Басни г-на Крылова <…> читают с удовольствием, и кажется, перестанут читать разве тогда, когда все басни выдут из моды.[2]

  Михаил Каченовский, «Новые басни Ивана Крылова»
  •  

По моему мнению, <…> Крылов весьма близко подошёл к Лафонтену <…> весёлостью и живостию разговора. Но <…> не имеет любезной его чувствительности, силы и благородства в выражениях…[1]

  Александр Измайлов, письмо И. И. Дмитриеву 4 мая 1816
  •  

… бессмертн[ый] Крылов! <…> Его басни переживут века.[1]

  Константин Батюшков, письмо Н. И. Гнедичу начала августа 1816
  •  

И. Крылов возвёл русскую басню в оригинально-классическое достоинство. Невозможно дать большего простодушия рассказу, большей народности языку, большей осязаемости нравоучению. В каждом его стихе виден русский здравый ум. <…> его каждая басня — сатира, тем сильнейшая, что она коротка и рассказана с видом простодушия. Читая стихи его, не замечаешь даже, что они стопованы — и это-то есть верх искусства.

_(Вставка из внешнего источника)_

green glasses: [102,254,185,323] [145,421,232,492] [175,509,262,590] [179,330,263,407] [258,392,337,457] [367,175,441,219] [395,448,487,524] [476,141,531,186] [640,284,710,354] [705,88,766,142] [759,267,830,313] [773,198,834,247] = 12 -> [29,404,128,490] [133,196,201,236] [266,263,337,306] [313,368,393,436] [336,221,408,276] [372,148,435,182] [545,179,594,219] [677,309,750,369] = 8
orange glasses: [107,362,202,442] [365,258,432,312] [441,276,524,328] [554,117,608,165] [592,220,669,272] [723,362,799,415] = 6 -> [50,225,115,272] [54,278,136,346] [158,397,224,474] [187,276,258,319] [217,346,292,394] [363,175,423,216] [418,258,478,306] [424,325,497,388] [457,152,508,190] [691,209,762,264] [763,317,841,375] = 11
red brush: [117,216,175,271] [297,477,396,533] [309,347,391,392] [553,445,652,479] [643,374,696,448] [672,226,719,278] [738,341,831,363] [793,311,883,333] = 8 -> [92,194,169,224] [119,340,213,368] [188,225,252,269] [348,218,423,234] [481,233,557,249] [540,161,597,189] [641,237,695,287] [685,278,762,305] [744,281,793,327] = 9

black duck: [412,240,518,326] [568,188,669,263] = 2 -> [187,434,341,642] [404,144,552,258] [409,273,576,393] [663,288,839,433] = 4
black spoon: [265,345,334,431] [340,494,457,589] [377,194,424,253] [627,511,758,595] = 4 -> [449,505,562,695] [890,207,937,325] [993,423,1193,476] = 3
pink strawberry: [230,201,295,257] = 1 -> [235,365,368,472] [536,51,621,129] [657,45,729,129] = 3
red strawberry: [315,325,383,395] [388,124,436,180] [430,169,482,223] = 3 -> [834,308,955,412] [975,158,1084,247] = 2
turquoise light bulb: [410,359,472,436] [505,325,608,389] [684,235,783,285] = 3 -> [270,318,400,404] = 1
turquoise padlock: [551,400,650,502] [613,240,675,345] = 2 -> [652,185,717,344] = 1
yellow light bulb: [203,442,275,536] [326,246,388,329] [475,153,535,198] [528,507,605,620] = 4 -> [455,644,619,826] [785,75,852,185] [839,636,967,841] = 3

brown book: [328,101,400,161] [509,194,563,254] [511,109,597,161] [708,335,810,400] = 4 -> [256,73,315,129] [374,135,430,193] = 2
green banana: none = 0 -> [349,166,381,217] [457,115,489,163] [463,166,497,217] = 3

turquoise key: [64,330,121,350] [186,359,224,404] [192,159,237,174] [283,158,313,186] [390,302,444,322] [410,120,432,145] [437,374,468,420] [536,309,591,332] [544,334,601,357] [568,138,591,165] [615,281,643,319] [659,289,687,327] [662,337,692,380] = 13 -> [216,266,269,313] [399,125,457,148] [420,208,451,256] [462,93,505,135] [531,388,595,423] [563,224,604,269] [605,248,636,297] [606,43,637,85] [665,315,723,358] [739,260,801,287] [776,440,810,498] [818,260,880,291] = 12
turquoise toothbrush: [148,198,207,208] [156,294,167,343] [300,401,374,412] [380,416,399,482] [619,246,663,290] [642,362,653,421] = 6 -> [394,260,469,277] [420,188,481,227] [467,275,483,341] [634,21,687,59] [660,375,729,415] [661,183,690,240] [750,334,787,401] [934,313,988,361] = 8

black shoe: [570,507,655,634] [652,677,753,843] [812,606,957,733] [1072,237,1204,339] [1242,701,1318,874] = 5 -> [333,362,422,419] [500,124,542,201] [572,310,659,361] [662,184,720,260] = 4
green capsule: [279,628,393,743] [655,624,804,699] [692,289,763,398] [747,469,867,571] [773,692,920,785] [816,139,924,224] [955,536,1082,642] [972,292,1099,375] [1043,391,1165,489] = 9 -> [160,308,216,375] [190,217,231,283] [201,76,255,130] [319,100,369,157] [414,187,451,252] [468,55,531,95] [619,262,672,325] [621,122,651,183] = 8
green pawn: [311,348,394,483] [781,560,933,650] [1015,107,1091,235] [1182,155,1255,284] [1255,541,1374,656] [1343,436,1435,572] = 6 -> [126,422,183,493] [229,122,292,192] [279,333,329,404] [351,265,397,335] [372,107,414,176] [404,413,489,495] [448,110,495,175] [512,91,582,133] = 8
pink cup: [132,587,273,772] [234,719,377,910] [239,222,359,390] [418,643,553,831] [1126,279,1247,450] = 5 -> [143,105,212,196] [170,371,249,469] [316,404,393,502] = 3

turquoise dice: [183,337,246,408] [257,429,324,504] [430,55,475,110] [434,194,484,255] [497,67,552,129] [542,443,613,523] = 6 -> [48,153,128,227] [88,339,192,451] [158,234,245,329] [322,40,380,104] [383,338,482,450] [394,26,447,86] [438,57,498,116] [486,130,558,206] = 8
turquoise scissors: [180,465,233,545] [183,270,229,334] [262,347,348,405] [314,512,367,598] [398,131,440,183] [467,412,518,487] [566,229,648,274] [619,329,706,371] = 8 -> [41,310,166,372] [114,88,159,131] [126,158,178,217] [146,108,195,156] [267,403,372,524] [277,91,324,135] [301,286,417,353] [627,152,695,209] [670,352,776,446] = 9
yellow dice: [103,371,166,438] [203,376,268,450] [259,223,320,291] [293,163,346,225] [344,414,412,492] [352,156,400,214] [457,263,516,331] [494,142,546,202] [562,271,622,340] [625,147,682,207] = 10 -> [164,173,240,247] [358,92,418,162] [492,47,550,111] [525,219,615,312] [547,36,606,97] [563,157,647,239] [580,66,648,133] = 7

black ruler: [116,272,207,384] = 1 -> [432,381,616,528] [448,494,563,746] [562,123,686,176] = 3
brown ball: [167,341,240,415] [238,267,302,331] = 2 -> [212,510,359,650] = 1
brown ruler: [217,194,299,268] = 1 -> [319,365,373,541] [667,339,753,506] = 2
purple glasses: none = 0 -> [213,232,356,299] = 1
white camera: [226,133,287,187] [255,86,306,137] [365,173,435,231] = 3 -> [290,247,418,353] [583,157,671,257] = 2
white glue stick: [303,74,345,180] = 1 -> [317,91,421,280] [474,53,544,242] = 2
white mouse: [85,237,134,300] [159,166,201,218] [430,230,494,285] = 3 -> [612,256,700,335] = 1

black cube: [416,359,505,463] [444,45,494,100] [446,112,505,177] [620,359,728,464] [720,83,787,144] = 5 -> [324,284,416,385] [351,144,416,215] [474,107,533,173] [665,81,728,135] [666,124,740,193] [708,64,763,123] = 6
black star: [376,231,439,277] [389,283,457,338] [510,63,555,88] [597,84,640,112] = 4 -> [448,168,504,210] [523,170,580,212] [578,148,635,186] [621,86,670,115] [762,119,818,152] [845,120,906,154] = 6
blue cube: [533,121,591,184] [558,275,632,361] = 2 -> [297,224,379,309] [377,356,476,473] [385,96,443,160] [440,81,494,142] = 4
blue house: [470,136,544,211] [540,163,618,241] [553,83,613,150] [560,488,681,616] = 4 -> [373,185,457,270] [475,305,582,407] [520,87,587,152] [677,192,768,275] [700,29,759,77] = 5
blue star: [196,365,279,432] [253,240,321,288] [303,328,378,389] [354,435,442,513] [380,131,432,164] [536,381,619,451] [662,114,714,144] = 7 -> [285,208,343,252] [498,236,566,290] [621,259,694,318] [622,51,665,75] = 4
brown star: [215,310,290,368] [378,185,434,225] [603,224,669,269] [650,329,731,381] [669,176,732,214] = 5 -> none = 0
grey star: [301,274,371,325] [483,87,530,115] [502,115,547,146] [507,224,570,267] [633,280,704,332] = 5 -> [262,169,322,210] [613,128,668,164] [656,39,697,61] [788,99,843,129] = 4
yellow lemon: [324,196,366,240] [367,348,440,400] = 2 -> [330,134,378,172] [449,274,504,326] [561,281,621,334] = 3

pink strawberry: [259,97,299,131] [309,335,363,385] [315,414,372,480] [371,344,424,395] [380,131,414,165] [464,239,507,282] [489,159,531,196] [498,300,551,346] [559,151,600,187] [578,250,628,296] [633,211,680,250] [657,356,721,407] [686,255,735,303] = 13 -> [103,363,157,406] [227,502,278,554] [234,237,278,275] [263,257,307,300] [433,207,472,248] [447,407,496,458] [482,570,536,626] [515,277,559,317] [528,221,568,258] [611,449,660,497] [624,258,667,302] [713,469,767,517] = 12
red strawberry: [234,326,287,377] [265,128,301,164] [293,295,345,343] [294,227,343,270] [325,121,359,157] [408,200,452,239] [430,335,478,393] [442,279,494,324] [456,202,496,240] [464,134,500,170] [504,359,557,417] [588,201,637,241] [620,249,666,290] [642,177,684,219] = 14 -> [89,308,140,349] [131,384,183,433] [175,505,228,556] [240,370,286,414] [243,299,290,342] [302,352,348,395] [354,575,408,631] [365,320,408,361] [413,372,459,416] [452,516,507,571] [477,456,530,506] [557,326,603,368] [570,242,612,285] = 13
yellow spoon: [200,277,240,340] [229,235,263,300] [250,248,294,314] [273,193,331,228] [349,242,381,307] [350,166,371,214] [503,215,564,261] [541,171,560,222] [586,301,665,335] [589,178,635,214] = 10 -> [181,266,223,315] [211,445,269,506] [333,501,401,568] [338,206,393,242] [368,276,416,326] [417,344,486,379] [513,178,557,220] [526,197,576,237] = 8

  Александр Бестужев, «Взгляд на старую и новую словесность в России», декабрь 1822
  •  

Баснями г. Крылова открылся славный период, в который Россия, испытав себя в литературе, так сказать, заморской, увидела у себя и словесность истинно народную, и публику, ей не внемлющую? Басни сии, думаю, и доныне составляют то, что Парнас Невский имеет совершеннейшего. Ни один народ не имеет баснописца, который бы превзошёл сего писателя в новости рассказа и изобретения. Почти все его басни принадлежат собственно ему. Рассказ его отличается тонкостью под видом просторечия, и правдоподобием и усеян весёлыми и остроумными подробностями. Он с отменным искусством употребляет краски местные, кисть его, прямо русская, показывает, как в зеркале, необыкновенное подобие народа, который заемлет столько же простоты от праотеческого образа своей жизни, сколько тонкости ума от положения своего в обществе человеческом. Изобретение в баснях г. Крылова вообще исполнено ума. Он редко играет своими уроками; нравоучение его открыто и твёрдо, иногда даже сбивается на эпиграмму или на ту общую сатиру, которая есть оружие добродетели. Слог его, которого совершенно живо чувствуют его единоземцы, совокупляет в себе два рода красот, недоступных для переводчиков: с одной стороны, он изобилует словами звукоподражательными, с другой — он искусно извлекает из наречия простонародного самые, так сказать, удобные и неожиданные выражения, которые сами собою пробуждают множество понятий, чувствований, любезных русским.[3] <…> Многие из басен суть не что иное, как распространённые метафоры, фигуры риторические, изображённые в действии.[4]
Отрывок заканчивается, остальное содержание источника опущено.